What to produce:
Pictures are to be left out, and the rest of the records reproduced exactly.

[[ Records to use open ]]

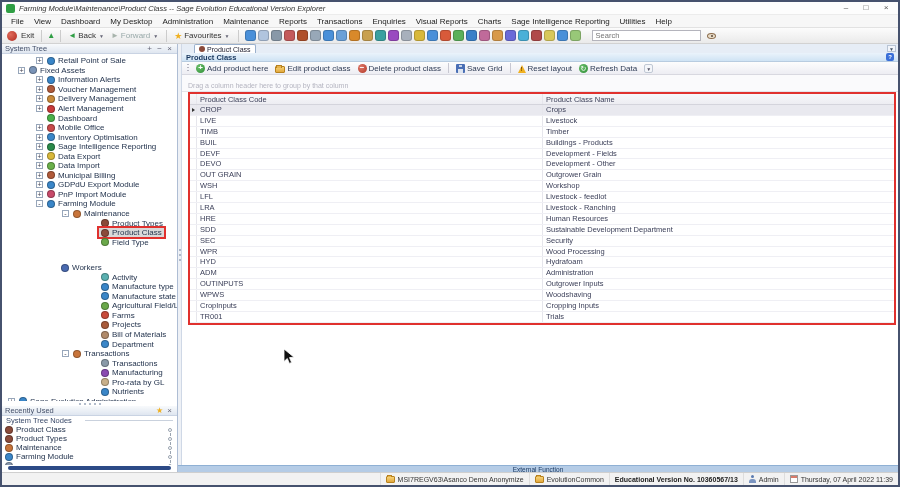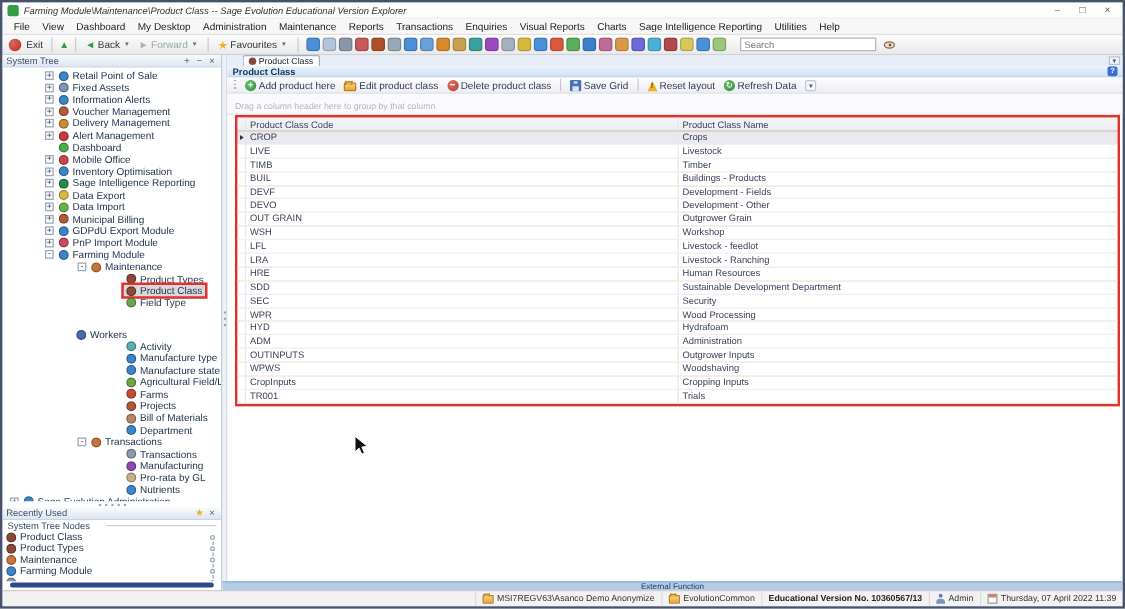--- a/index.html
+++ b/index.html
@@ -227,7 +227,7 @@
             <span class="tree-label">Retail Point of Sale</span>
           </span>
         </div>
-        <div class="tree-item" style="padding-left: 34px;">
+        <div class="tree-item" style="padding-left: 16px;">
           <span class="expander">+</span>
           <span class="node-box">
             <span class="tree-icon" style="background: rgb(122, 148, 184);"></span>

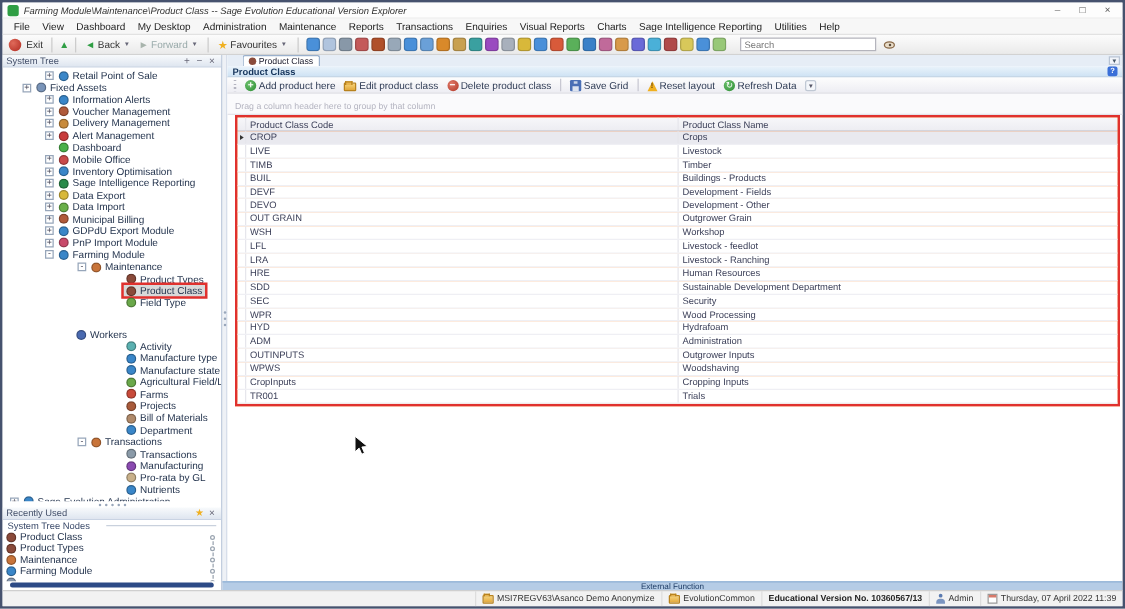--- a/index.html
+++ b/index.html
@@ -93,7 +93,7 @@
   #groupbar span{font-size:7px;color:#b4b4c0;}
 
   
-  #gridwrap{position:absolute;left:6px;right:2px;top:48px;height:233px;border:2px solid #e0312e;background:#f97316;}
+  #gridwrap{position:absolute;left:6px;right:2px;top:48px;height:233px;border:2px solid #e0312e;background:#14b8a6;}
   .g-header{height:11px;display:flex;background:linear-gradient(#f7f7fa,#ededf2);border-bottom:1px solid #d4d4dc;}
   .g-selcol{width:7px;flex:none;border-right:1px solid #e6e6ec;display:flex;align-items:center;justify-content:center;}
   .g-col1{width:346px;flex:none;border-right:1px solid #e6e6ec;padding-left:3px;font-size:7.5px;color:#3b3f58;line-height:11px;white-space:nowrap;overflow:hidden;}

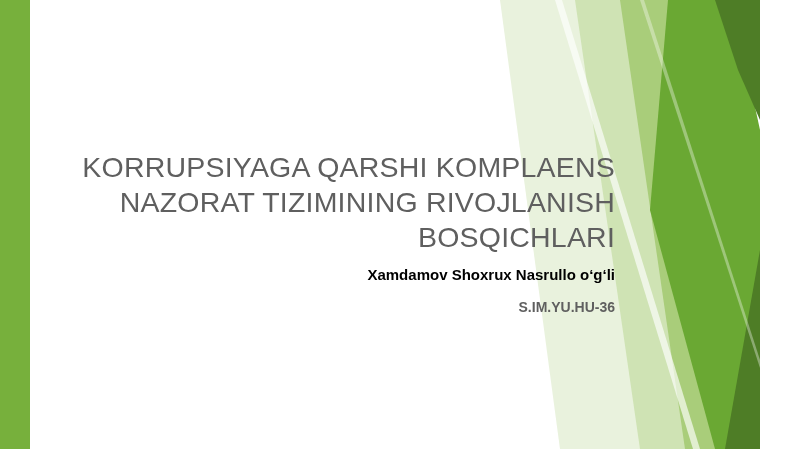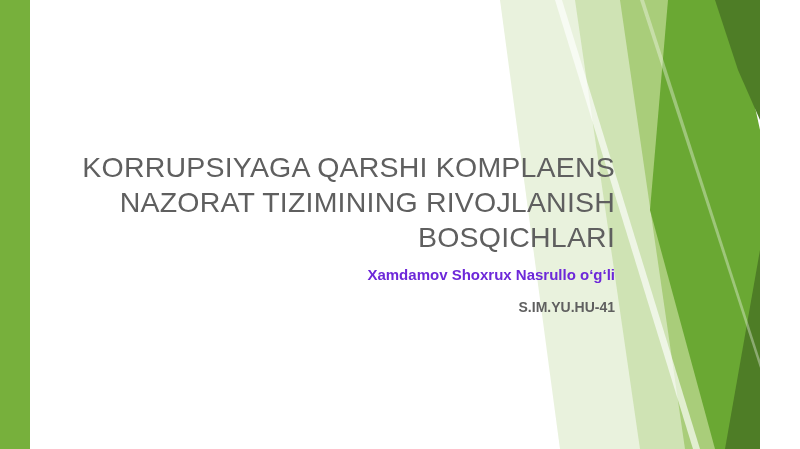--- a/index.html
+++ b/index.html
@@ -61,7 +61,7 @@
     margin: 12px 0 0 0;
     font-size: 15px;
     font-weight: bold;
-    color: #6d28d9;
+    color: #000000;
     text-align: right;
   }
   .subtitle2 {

[[ Records to use closed ]]

Response to this exercise:
--- a/index.html
+++ b/index.html
@@ -227,7 +227,7 @@
             <span class="tree-label">Retail Point of Sale</span>
           </span>
         </div>
-        <div class="tree-item" style="padding-left: 34px;">
+        <div class="tree-item" style="padding-left: 16px;">
           <span class="expander">+</span>
           <span class="node-box">
             <span class="tree-icon" style="background: rgb(122, 148, 184);"></span>

--- a/index.html
+++ b/index.html
@@ -93,7 +93,7 @@
   #groupbar span{font-size:7px;color:#b4b4c0;}
 
   
-  #gridwrap{position:absolute;left:6px;right:2px;top:48px;height:233px;border:2px solid #e0312e;background:#f97316;}
+  #gridwrap{position:absolute;left:6px;right:2px;top:48px;height:233px;border:2px solid #e0312e;background:#14b8a6;}
   .g-header{height:11px;display:flex;background:linear-gradient(#f7f7fa,#ededf2);border-bottom:1px solid #d4d4dc;}
   .g-selcol{width:7px;flex:none;border-right:1px solid #e6e6ec;display:flex;align-items:center;justify-content:center;}
   .g-col1{width:346px;flex:none;border-right:1px solid #e6e6ec;padding-left:3px;font-size:7.5px;color:#3b3f58;line-height:11px;white-space:nowrap;overflow:hidden;}

--- a/index.html
+++ b/index.html
@@ -61,7 +61,7 @@
     margin: 12px 0 0 0;
     font-size: 15px;
     font-weight: bold;
-    color: #6d28d9;
+    color: #000000;
     text-align: right;
   }
   .subtitle2 {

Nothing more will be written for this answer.